Реактивы. Используют 3 М раствор соляной кислоты; 0,02 М раствор 2 - тиобарбитуровой кислоты; 90 % -ный раствор ледяной уксусной кислоты.
Для увеличения числа единоразово исследуемых образцов, повышения достоверности экспериментальных данных и улучшения условий работы при выполнении настоящей диссертации использовался прибор ПД ФГБ-10, представляющий собой существенно усовершенствованный прибор Покровского и Ертанова. Используемый для перевара метод основан на двухстадийном ферментативном гидролизе в условиях, приближенных к естественному процессу, происходящему в желудочно-кишечном тракте человека, даёт высокую сходимость результатов, позволяет проводить гидролиз в условиях непрерывного перемешивания среды и удаления низкомолекулярных продуктов гидролиза через полупроницаемую мембрану.
В отличие от прибора Покровского-Ертанова [28] для переваривания белков «in vitro» прибор ПЛФ ГБ - 10, содержит 10 рабочих ячеек, зафиксированных на пенопластовых гильзах, размещенных в нижней и верхней оргстеклянных панелях, жестко связанных между собой.
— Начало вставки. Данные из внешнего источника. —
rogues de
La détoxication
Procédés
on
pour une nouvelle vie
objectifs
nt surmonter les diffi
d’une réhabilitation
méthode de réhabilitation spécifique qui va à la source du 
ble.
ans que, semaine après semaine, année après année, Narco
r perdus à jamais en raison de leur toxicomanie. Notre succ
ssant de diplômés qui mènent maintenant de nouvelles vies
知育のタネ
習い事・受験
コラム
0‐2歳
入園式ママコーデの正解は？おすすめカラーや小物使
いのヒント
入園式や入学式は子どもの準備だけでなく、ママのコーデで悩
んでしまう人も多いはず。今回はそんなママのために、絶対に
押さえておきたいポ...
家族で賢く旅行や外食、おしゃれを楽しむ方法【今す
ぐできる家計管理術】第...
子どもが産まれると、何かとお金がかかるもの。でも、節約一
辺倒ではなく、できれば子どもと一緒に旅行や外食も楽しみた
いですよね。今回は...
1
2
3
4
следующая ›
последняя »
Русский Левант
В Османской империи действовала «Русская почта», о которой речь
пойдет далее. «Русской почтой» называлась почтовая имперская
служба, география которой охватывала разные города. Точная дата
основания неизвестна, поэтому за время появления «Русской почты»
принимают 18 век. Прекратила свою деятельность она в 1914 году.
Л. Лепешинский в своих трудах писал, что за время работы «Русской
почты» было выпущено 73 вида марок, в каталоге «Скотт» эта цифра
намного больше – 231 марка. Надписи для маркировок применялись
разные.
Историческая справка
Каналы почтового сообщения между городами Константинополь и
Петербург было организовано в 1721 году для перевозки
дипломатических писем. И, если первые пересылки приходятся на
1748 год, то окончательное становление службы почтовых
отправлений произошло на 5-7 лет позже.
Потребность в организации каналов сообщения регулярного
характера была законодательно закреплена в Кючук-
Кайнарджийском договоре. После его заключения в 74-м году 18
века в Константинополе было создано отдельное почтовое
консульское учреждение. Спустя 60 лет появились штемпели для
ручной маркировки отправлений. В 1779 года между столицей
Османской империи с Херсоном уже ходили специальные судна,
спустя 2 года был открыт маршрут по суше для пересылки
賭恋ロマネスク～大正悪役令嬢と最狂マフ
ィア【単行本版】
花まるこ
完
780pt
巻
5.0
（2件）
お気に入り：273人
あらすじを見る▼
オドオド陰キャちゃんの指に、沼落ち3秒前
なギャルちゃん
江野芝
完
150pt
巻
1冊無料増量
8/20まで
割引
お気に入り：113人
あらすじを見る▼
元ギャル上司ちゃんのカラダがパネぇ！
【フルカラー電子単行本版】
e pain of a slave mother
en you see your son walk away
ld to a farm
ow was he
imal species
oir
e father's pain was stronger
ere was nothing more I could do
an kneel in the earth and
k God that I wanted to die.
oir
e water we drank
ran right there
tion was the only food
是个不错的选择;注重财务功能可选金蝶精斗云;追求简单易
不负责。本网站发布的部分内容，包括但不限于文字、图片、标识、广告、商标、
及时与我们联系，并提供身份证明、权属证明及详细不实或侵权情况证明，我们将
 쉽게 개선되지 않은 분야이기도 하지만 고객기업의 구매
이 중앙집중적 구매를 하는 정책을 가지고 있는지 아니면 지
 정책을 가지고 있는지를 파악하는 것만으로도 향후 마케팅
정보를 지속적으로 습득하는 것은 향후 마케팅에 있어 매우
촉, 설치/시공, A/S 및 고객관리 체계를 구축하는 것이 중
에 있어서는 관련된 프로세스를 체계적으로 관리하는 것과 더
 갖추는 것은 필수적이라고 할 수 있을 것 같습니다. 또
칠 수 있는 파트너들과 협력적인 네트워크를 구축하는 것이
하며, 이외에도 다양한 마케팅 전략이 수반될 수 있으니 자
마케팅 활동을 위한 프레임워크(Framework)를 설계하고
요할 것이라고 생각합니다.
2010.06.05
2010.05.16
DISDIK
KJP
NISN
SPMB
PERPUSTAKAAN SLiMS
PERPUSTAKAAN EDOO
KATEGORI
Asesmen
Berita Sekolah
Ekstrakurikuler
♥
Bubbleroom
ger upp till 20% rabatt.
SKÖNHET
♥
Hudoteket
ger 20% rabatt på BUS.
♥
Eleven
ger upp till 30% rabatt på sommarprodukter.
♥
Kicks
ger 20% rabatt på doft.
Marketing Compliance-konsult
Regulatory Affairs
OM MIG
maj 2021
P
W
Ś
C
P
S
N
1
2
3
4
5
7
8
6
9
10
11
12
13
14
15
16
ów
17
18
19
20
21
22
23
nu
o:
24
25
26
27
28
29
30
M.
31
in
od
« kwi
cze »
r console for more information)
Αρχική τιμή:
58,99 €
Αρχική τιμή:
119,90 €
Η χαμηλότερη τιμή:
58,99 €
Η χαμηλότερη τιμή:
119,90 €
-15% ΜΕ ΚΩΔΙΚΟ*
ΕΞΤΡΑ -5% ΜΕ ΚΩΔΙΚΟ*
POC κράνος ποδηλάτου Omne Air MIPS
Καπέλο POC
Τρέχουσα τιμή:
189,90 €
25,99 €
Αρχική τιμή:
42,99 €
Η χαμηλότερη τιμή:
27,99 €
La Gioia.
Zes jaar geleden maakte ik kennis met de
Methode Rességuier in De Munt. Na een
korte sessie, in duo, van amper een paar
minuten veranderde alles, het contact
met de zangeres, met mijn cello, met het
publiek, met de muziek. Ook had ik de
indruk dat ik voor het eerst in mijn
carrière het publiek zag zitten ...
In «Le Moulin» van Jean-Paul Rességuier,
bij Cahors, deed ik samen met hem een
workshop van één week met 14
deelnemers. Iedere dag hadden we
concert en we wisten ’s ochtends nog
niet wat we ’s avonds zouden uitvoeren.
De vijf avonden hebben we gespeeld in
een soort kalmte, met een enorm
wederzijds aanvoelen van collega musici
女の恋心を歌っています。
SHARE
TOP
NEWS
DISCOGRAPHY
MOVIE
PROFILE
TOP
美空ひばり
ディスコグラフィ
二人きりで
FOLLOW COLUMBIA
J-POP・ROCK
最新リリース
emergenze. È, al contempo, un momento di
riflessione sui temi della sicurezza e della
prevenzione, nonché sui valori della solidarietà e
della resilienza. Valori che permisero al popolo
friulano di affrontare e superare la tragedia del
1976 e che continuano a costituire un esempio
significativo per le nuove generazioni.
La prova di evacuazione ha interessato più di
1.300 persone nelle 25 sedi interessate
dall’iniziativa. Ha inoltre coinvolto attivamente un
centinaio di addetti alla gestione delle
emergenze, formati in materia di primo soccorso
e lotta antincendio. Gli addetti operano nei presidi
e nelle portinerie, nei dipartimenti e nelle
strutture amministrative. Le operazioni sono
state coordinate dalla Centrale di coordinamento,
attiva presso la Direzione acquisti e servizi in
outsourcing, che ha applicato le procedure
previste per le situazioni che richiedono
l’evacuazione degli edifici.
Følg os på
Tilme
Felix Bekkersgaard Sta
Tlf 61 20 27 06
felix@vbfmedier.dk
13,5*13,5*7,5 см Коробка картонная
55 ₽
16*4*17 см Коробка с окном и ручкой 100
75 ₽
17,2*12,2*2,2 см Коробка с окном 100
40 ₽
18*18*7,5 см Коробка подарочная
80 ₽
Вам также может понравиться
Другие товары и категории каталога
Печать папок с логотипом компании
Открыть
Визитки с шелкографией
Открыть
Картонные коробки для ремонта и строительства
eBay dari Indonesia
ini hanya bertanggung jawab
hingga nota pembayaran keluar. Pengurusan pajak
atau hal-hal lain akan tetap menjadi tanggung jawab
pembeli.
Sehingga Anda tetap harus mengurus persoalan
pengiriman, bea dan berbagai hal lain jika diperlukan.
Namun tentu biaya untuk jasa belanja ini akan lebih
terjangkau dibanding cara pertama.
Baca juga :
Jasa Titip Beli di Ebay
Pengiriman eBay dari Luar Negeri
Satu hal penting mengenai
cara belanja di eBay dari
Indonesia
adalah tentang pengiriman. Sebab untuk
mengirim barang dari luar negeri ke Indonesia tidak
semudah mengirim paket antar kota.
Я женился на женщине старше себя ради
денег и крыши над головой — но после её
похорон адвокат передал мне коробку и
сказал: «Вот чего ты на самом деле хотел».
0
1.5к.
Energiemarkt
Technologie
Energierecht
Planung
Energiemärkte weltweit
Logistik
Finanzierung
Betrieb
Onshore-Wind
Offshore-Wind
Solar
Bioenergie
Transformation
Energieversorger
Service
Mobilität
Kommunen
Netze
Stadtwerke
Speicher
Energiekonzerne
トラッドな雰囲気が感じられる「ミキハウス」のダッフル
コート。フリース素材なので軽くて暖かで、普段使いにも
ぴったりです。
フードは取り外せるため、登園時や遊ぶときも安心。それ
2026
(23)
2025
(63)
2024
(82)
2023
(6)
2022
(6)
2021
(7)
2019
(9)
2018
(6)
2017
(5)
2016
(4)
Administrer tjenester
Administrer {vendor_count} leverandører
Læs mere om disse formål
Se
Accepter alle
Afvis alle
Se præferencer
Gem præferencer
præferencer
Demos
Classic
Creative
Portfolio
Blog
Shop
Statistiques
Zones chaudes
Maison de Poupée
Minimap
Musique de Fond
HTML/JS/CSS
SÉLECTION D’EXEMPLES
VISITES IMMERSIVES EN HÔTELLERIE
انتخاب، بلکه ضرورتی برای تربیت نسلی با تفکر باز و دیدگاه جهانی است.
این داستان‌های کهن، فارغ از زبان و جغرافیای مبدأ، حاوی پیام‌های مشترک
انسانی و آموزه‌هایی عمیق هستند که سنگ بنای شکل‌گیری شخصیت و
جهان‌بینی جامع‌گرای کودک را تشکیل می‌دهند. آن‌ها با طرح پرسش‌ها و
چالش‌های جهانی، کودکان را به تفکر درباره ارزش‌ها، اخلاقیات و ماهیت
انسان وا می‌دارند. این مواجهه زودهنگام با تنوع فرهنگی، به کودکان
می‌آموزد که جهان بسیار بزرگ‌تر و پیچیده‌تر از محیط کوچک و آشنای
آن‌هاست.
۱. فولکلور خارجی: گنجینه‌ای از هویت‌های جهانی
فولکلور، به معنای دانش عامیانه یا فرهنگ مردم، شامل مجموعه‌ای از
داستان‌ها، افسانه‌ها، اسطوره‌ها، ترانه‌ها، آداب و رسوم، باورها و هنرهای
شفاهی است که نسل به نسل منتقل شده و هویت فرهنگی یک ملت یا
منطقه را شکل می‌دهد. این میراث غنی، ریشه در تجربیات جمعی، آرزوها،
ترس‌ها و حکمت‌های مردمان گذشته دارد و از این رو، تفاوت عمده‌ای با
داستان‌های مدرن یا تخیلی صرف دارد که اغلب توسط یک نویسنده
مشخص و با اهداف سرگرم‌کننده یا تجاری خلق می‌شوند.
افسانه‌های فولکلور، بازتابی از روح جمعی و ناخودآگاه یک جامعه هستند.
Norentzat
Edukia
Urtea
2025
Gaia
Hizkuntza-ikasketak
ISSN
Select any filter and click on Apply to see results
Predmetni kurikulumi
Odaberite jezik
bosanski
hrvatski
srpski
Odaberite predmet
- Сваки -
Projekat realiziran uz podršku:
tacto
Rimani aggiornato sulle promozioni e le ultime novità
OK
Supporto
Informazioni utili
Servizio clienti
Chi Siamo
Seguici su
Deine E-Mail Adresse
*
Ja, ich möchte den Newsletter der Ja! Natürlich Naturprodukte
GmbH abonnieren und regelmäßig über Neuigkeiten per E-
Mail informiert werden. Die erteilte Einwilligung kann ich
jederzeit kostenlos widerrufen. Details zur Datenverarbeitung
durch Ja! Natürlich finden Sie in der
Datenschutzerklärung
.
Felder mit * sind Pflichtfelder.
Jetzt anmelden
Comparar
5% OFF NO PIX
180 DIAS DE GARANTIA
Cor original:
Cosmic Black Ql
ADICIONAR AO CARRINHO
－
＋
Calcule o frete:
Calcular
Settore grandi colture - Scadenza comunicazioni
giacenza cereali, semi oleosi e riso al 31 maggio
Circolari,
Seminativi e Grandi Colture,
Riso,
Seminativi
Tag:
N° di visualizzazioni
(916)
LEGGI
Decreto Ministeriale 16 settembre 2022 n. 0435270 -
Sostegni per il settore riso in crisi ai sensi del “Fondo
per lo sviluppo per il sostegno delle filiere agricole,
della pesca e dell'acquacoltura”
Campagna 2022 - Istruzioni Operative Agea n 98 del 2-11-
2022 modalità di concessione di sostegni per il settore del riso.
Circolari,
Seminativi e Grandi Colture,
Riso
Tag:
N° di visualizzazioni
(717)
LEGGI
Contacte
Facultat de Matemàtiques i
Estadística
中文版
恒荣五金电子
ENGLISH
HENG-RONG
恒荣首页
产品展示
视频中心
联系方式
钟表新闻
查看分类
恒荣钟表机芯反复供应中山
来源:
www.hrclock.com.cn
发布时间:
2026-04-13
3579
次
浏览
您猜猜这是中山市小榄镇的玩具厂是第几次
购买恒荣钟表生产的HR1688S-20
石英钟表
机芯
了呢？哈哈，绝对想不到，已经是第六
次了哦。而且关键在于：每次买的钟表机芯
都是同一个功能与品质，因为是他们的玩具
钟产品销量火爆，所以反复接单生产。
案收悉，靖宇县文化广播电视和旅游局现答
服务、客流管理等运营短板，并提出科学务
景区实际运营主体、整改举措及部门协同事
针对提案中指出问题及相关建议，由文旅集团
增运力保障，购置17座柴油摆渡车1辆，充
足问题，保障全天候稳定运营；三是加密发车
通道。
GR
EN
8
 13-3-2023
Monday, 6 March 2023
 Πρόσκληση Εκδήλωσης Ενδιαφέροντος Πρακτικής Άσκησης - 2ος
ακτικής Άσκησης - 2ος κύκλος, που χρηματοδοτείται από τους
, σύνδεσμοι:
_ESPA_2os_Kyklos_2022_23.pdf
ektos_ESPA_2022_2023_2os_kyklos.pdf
Во внешних термостатирующих стаканах этих ячеек коаксиально размещено по одному выполненному из оргстекла, в качестве дна в котором используется полупроницаемая мембрана из предварительно отваренного целлофана, герметично присоединяемая к стакану двумя обжимными резиновыми кольцами. При этом с помощью специальных переходников внутренние стаканы фиксируются в рабочей ячейке таким образом, что донья всех стаканов лежат в одной плоскости. Над верхней панелью фиксирующей рабочей ячейки посредством шести стоек, ограничивающих перемещение вниз и по горизонтали, закреплена с возможностью съема панель, снабженная для этих целей двумя ручками, на которой размещен приводной электродвигатель и подшипники осей вертикальных мешалок, коаксиально погруженных во внутренние стаканы рабочих ячеек. Вертикальные мешалки снабжены двумя рабочими элементами со скрещивающимися геометрическими осями, перпендикулярными между собой и геометрической осью вращения.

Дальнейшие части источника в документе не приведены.